Extracted data:
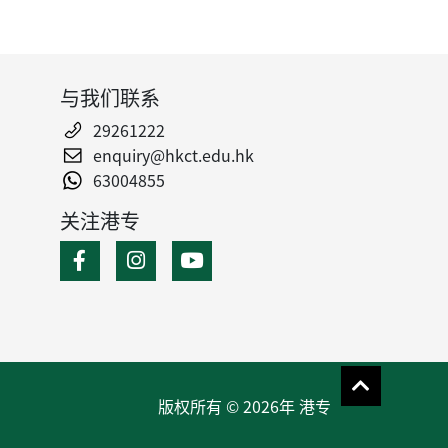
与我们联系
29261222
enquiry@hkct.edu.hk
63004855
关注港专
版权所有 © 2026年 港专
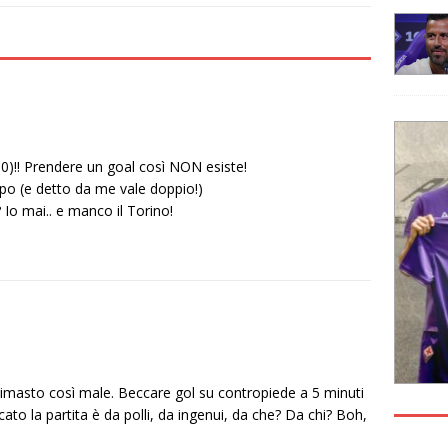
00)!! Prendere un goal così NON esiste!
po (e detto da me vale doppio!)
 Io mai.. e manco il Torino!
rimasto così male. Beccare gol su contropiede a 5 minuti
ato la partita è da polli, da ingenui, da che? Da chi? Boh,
--
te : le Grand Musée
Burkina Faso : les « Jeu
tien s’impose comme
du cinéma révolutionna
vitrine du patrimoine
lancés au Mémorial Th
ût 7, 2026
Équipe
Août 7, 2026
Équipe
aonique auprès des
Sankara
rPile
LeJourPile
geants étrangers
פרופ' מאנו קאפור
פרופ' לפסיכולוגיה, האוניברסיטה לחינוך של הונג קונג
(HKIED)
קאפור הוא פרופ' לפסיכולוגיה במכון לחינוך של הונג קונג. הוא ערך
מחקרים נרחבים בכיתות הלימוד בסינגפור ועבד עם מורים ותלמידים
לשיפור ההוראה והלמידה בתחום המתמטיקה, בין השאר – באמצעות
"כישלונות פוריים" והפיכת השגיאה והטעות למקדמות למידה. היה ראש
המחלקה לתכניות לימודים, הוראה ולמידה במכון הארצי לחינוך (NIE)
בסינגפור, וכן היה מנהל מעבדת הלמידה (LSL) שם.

Task statement: Go through the records line by line, and copy each line that holds the string "במכון".

Task output:
קאפור הוא פרופ' לפסיכולוגיה במכון לחינוך של הונג קונג. הוא ערך
המחלקה לתכניות לימודים, הוראה ולמידה במכון הארצי לחינוך (NIE)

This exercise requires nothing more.